▶ **Ketentuan tugas a**
Salin tanpa perubahan bagian kutipan tentang organisasi masyarakat sipil, dari "Kepentingan publik pun" sampai "bisa menjadi mundur.".

Organisasi masyarakat sipil
Demokrasi ini pula yang menjadi lahan subur bagi kemunculan dan perkembangan organisasi masyarakat sipil di Indonesia. Tanpa rezim demokratis yang memberikan kebebasan bagi rakyat, kemunculan dan perkembangan organisasi masyarakat sipil mustahil terjadi. Organisasi masyarakat sipil mengambil peran menggarap isu-isu tertentu ketika aktor pemerintah, swasta, apalagi partai politik, dihadapkan pada batasan yang mempersempit ruang gerak dan kepentingannya. Organisasi masyarakat sipil justru hadir dan berfungsi sebagai elemen kritis pemerintah untuk memperjuangkan kepentingan publik dan menjunjung tinggi nilai dan norma demokrasi.
Kepentingan publik pun berkutat pada persoalan keadilan. Merujuk hasil jajak pendapat Kompas pada pekan lalu, ada tiga persoalan atau isu yang paling mendesak digarap oleh gerakan masyarakat sipil. Ketiganya adalah pemberantasan korupsi, hak asasi manusia, dan reformasi hukum. Ketiga hal ini sebenarnya sejalan dengan pekerjaan rumah yang sepanjang dua dekade agenda reformasi ini masih belum dapat dituntaskan. Pemberantasan korupsi menjadi satu agenda yang diamanahkan oleh gerakan reformasi 1998. Revisi terhadap UU KPK sedikit banyak membuat publik khawatir dengan agenda pemberantasan korupsi yang bisa menjadi mundur.
Kasus Harun Masiku, buronnya bekas Sekretaris Mahkamah Agung Nurhadi, dan penghentian 36 perkara di KPK akan mengundang sorotan publik terhadap KPK.
Selain korupsi, agenda penyelesaian kasus-kasus pelanggaran hak asasi manusia sampai hari ini juga menjadi pekerjaan rumah bagi negara, termasuk juga agenda reformasi hukum yang menjadi sorotan publik.

Entri data yang terkumpul

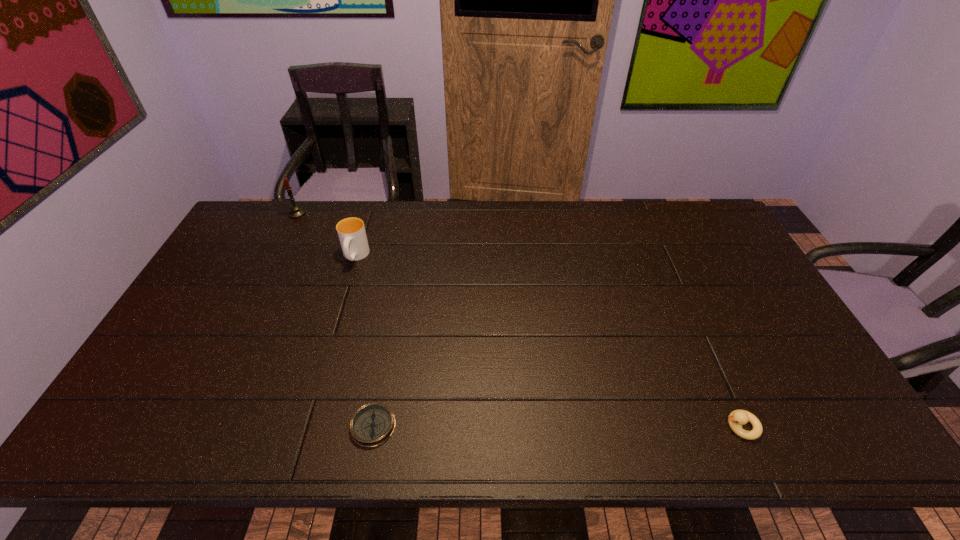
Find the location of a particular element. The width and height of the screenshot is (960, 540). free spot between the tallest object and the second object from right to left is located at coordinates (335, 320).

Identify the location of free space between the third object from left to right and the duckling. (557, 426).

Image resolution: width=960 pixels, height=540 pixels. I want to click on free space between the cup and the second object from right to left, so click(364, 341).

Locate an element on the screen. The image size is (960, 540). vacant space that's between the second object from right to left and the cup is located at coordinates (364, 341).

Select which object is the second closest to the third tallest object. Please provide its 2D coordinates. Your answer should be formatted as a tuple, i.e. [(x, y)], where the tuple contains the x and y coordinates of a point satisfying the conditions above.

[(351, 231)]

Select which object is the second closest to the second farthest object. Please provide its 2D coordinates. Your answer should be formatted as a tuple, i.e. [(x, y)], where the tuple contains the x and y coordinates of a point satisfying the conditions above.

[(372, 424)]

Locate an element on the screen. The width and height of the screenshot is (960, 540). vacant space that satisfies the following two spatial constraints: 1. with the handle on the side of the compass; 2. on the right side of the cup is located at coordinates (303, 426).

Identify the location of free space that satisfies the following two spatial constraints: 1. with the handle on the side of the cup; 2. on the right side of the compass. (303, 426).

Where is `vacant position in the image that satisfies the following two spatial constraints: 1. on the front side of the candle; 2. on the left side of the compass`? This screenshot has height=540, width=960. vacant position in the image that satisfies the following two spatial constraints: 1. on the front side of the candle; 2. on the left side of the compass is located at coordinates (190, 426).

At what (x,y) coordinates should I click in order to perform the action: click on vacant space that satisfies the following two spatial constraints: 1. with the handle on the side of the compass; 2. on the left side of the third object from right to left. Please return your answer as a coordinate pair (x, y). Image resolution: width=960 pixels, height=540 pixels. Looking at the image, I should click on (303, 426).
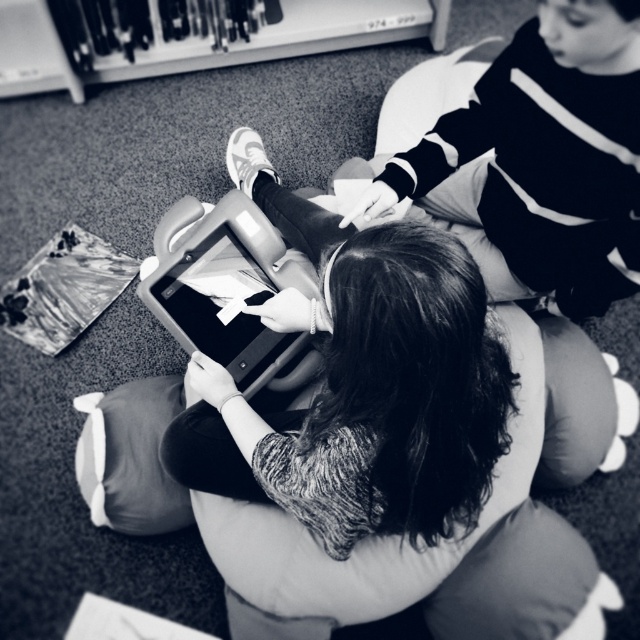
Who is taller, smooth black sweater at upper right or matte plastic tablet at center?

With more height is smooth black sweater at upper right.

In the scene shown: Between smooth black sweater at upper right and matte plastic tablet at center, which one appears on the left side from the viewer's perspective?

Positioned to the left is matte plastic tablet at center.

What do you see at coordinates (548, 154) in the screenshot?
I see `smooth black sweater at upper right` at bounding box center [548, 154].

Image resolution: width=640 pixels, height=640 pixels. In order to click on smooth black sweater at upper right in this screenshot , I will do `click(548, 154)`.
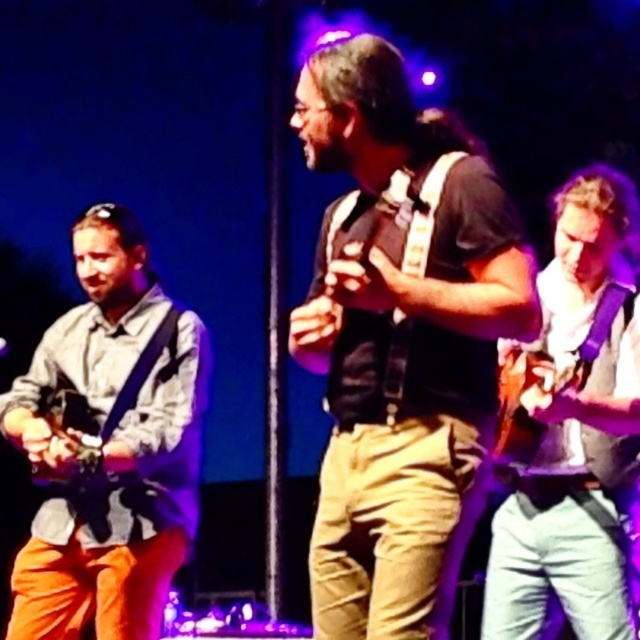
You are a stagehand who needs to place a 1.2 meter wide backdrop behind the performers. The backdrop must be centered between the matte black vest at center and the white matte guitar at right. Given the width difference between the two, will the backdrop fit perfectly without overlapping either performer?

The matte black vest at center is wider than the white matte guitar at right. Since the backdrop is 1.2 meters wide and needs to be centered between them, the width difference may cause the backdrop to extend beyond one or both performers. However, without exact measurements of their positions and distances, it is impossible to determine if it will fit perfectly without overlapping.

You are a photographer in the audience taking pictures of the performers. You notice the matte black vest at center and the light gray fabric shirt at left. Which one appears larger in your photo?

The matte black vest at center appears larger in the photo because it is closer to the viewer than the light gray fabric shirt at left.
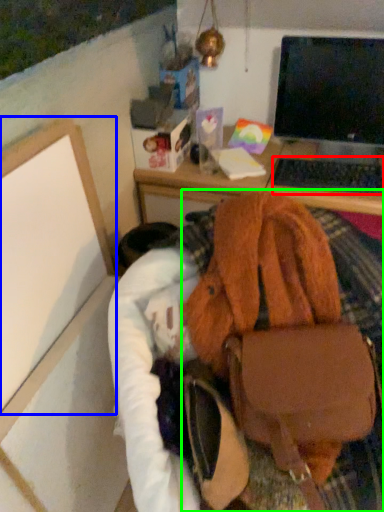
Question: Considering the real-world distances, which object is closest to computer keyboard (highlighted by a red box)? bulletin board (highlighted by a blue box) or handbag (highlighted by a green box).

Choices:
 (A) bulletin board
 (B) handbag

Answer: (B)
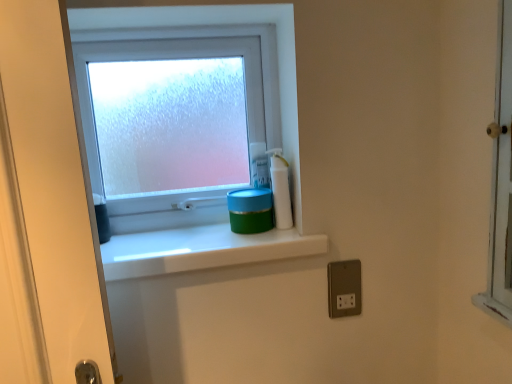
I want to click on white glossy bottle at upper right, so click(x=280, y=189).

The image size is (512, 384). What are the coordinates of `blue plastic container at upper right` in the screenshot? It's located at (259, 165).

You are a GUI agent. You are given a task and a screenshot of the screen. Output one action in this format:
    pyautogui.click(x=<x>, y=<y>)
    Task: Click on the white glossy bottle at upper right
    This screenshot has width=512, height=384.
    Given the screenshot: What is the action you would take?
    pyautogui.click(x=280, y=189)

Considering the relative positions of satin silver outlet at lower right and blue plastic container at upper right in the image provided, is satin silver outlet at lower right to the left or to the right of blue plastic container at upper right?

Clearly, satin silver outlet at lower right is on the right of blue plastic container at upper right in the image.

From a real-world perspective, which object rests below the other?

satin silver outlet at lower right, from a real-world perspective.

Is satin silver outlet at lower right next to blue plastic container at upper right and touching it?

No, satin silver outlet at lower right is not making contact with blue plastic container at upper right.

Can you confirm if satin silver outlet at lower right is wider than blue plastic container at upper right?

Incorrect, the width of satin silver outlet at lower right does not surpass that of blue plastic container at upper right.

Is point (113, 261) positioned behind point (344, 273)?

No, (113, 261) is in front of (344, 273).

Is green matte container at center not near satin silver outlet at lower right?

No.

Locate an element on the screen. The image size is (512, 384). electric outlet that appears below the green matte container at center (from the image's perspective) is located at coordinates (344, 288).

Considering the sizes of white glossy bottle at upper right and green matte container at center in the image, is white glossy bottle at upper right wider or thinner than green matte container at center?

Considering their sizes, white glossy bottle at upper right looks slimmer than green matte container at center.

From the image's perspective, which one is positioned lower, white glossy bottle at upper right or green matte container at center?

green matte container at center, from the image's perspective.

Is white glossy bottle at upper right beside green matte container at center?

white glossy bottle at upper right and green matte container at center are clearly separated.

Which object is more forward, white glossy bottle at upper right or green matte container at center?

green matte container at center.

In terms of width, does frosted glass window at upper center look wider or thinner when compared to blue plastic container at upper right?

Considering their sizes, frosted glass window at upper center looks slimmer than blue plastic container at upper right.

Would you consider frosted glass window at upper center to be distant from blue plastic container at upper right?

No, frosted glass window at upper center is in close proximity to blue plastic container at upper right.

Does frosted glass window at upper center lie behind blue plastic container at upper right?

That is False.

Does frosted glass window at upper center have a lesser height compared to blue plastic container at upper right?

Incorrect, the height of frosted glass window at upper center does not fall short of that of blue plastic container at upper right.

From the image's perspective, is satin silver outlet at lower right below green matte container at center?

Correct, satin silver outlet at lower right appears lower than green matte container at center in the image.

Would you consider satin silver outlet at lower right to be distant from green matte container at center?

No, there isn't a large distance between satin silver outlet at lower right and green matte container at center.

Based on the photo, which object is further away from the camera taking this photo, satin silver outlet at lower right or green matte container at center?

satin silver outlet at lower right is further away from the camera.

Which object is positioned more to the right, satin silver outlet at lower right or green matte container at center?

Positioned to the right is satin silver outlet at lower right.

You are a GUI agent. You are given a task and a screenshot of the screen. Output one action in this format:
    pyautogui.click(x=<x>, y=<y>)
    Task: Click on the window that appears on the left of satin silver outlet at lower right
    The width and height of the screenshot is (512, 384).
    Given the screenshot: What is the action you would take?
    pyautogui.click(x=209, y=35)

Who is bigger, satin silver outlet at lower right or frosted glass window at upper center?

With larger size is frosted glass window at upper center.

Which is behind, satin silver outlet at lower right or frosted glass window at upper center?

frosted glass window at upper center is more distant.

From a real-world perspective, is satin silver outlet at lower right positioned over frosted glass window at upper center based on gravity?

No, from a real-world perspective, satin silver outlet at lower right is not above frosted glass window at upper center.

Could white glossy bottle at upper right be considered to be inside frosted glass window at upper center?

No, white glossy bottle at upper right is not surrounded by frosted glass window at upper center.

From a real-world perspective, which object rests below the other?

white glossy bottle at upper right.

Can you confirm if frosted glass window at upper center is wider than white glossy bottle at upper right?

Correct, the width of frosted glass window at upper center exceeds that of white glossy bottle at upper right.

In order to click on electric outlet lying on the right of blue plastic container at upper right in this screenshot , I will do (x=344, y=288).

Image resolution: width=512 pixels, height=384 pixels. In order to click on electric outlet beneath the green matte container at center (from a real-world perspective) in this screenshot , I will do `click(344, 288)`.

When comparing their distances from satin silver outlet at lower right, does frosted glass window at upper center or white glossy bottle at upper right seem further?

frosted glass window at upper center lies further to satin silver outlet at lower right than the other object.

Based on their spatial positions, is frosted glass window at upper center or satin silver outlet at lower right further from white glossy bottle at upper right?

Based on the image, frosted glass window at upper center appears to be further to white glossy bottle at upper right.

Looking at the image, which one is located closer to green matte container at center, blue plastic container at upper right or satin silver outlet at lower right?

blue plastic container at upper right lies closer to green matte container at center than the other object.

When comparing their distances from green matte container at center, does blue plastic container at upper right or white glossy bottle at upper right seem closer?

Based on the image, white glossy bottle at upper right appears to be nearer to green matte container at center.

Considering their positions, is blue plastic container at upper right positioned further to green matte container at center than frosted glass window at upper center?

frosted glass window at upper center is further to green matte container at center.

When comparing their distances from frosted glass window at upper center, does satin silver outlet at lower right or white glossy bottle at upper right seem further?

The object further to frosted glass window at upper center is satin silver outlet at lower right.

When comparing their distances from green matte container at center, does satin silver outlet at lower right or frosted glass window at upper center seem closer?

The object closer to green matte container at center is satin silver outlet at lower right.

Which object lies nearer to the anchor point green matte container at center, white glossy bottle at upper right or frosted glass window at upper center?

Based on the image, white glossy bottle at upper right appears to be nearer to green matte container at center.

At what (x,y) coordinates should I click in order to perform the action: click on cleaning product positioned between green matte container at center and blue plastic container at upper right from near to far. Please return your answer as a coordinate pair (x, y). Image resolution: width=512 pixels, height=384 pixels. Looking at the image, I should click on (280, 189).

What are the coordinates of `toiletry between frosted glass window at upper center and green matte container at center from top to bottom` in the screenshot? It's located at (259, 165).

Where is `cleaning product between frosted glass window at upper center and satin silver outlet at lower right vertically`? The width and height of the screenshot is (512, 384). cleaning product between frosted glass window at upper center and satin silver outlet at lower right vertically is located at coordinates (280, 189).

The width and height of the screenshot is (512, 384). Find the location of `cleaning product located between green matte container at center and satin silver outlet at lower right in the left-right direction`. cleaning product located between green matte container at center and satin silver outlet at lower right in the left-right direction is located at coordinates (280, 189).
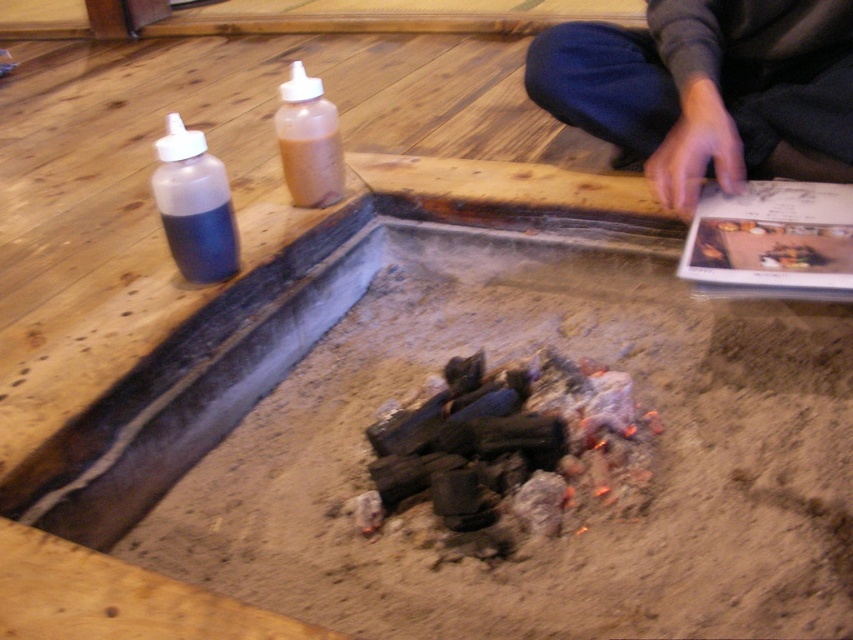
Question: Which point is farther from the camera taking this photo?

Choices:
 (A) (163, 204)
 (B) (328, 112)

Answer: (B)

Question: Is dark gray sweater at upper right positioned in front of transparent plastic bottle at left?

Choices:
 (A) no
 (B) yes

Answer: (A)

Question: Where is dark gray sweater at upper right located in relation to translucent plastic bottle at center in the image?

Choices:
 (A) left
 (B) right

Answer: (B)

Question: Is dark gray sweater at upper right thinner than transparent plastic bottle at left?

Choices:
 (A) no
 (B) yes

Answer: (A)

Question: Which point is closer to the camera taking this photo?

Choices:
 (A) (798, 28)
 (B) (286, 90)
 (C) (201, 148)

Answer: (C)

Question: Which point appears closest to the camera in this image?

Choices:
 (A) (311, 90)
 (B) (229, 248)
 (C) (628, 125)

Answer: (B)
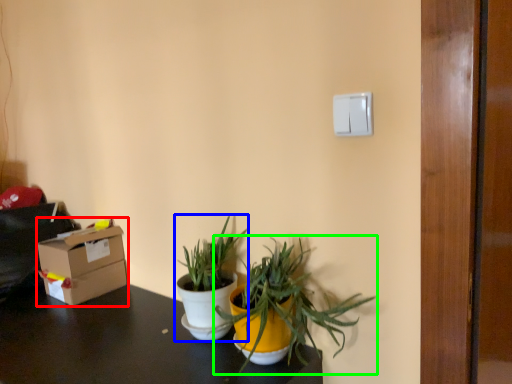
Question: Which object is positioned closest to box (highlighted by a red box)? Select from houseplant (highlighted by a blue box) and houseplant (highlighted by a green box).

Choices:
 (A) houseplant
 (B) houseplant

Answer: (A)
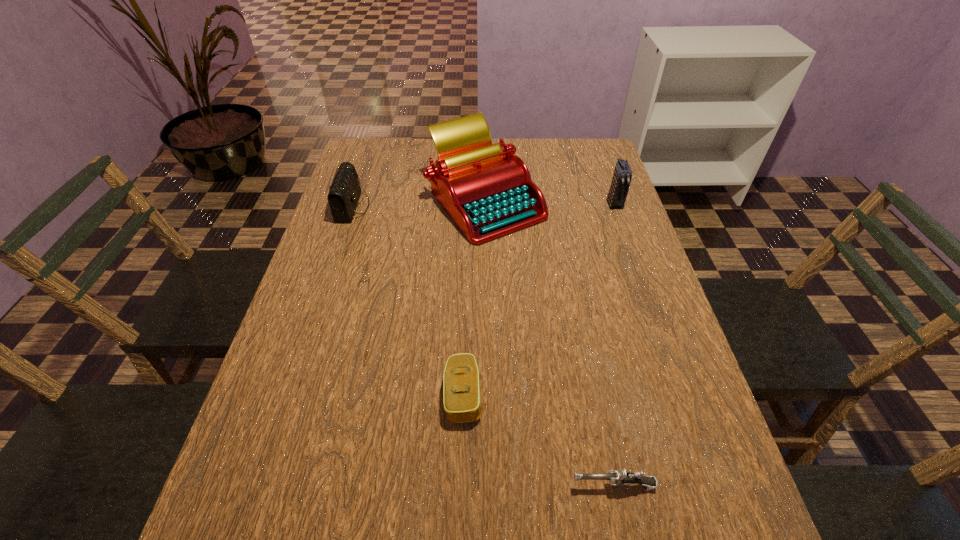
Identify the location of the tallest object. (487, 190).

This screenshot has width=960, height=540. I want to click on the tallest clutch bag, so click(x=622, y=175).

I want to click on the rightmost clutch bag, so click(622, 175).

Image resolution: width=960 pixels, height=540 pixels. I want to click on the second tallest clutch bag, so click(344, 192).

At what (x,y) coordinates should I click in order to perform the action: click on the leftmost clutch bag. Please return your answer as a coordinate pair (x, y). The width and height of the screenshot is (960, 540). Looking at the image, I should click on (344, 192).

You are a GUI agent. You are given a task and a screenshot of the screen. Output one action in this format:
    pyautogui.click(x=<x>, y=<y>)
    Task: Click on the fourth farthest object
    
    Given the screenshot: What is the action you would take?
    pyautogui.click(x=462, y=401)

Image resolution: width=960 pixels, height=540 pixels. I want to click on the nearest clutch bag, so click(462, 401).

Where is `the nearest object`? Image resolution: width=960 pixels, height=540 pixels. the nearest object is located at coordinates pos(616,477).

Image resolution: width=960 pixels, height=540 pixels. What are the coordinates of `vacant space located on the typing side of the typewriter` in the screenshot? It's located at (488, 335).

▶ **Ketentuan tugas b**
Tampilkan semua baris entri di atas yang mengandung kata "compared".

▶ **Jawaban tugas a**
Kepentingan publik pun berkutat pada persoalan keadilan. Merujuk hasil jajak pendapat Kompas pada pekan lalu, ada tiga persoalan atau isu yang paling mendesak digarap oleh gerakan masyarakat sipil. Ketiganya adalah pemberantasan korupsi, hak asasi manusia, dan reformasi hukum. Ketiga hal ini sebenarnya sejalan dengan pekerjaan rumah yang sepanjang dua dekade agenda reformasi ini masih belum dapat dituntaskan. Pemberantasan korupsi menjadi satu agenda yang diamanahkan oleh gerakan reformasi 1998. Revisi terhadap UU KPK sedikit banyak membuat publik khawatir dengan agenda pemberantasan korupsi yang bisa menjadi mundur.

▶ **Jawaban tugas b**
In terms of width, does frosted glass window at upper center look wider or thinner when compared to blue plastic container at upper right?
Does frosted glass window at upper center have a lesser height compared to blue plastic container at upper right?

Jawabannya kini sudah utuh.